Глазки мои наблюдать продолжают. Ночью через улицу пьянь песни поет. Открыто так, размашисто, по всей улице мат и похоть гуляет, в мое окно стучится. Я снова на носочки и к окну. Кто это там? Вглядываюсь, сквозь ночь и снег плохо получается, но глазки мои к ночи приспособлены, не сдаются без боя. Фонарь с редким огоньком на ветру качается, под светом его тень гуляет, в сугробах спотыкается, орет, в небо ручищами длинными тычет. Да небу только что? Оно пуще еще снегом посыпать начинает. Вижу - злиться тень начинает. Чувствую - гневается она. Под окном, близко совсем ко мне, еще две тени проскальзывают в шепотах и смехе все; одна шляпу снимает, козырек от снега мокрый весь, к другой поближе встает, смеется, нагло к губам тянется - целует.

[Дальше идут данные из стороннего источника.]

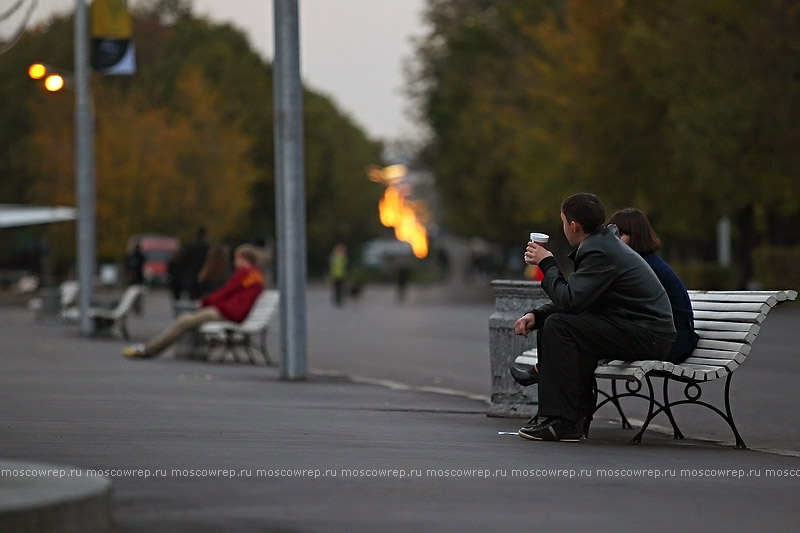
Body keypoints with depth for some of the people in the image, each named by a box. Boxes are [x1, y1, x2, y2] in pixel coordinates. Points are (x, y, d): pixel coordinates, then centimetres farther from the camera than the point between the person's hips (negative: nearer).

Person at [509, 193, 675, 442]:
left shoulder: (601, 253, -19)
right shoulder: (602, 243, 14)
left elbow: (568, 301, -25)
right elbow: (572, 300, 17)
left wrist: (547, 263, -10)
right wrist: (535, 315, 2)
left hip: (648, 337, -11)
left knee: (558, 326, -20)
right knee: (547, 322, 11)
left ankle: (564, 422, -19)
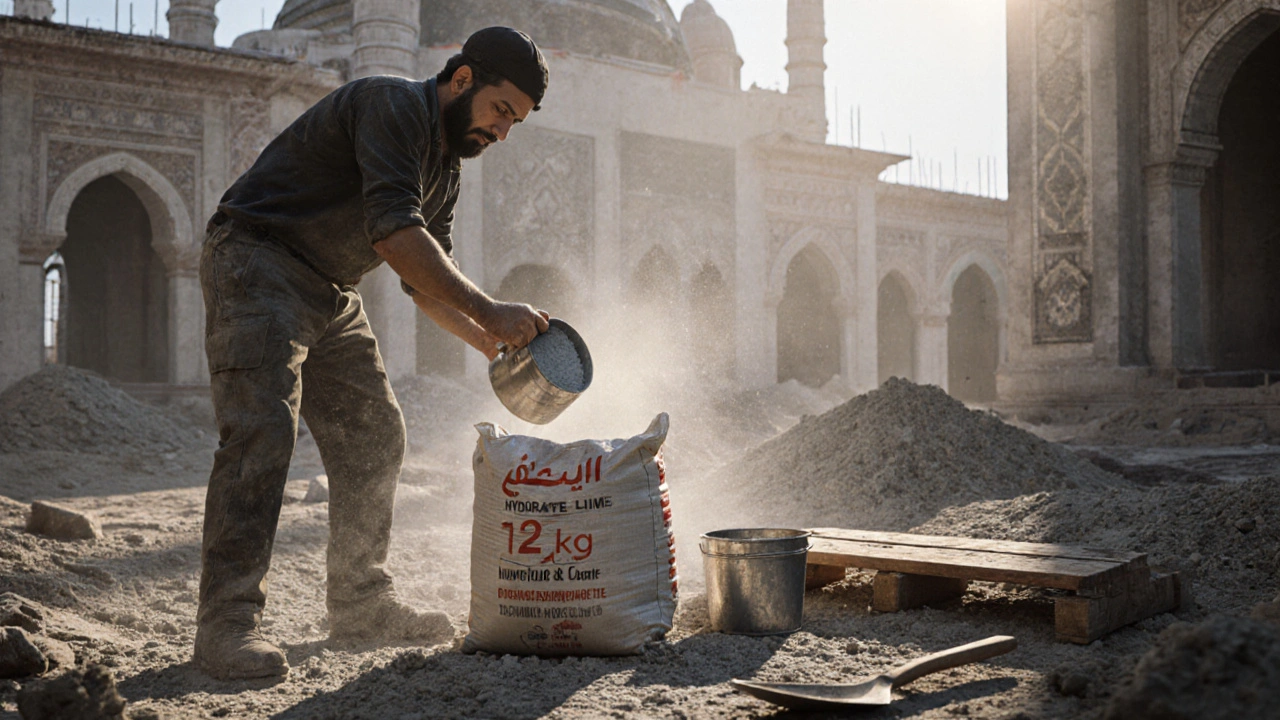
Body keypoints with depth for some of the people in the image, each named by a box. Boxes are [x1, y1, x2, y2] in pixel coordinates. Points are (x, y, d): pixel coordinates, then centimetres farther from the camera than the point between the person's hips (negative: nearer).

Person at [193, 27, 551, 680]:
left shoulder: (444, 167, 13)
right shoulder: (393, 105, -17)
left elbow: (429, 278, 17)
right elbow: (393, 231, -30)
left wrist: (493, 346, 2)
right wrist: (490, 312, -31)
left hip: (329, 294, 10)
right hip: (256, 263, -10)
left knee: (374, 436, 6)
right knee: (261, 431, -20)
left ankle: (361, 603, 14)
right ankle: (227, 621, -17)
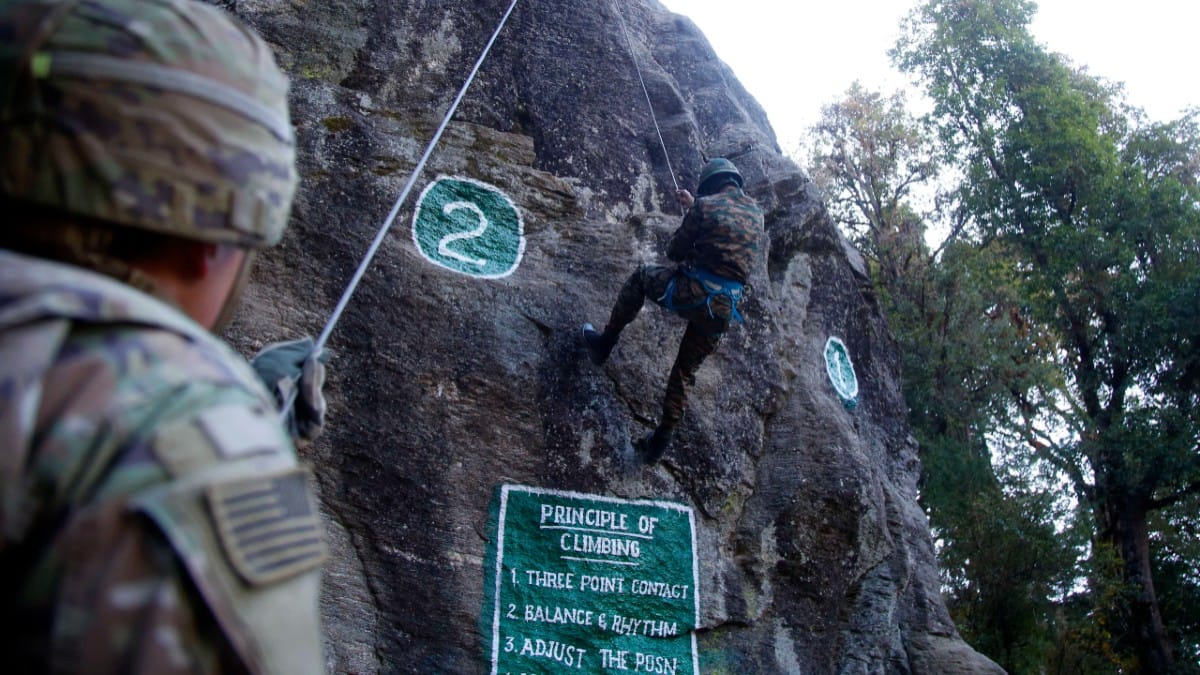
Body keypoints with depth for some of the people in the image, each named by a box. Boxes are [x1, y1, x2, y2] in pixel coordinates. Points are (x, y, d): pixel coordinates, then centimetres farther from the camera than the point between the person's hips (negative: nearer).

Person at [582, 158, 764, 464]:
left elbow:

Не сопротивляется вторая, ближе все лезет, ночной тоске отдается и любви... Стало мне стыдно от того, я от окна подальше, в теплый угол постели зарылся, лежу в полудреме и в небылицу цветную попадаю. Тут разбираться, не разбираться - всякое в голову ночным часом взбредает. Уже заснул почти полностью, сон вплотную подходит; но слышу, пьяная тень кричит что-то, как безумный, по-волчьи невразумительное что-то, то ли ветер уносит, то ли стекло не подпускает ко мне. Я к окну тихонечко, чтоб не видно в луне было. Фонарь на ветру качается, тени все исчезли куда-то; одно неясное на снегу осталось. Напрягся весь, энергия ото лба в ресницы пульсирует - зрачки расширяет. Живи еще минут тридцать назад, это неясное губами к жаркому сердцу прильнуло; то ли от злости, аль от ревности, или от скуки человечией  произойти такое могло. Смеялась, танцевала она под окном моим, да кто-то ручищами сильными под фонарь самый утащил красавицу в красном платье - лежит в снегу, словно сугробом накрывшись, и крови не видном совсем, в платье запуталась, руки в стороны раскинула. Тут то и оно красное и хищное по улице прошло, размашисто и открыто; в ночи похоть сверкает, на стены ложиться. Довольна она, да потому, что дело свое хорошо исполнила, вытащит ножичек иной раз- сверкает лезвие, да на верхушке кровинка застыла.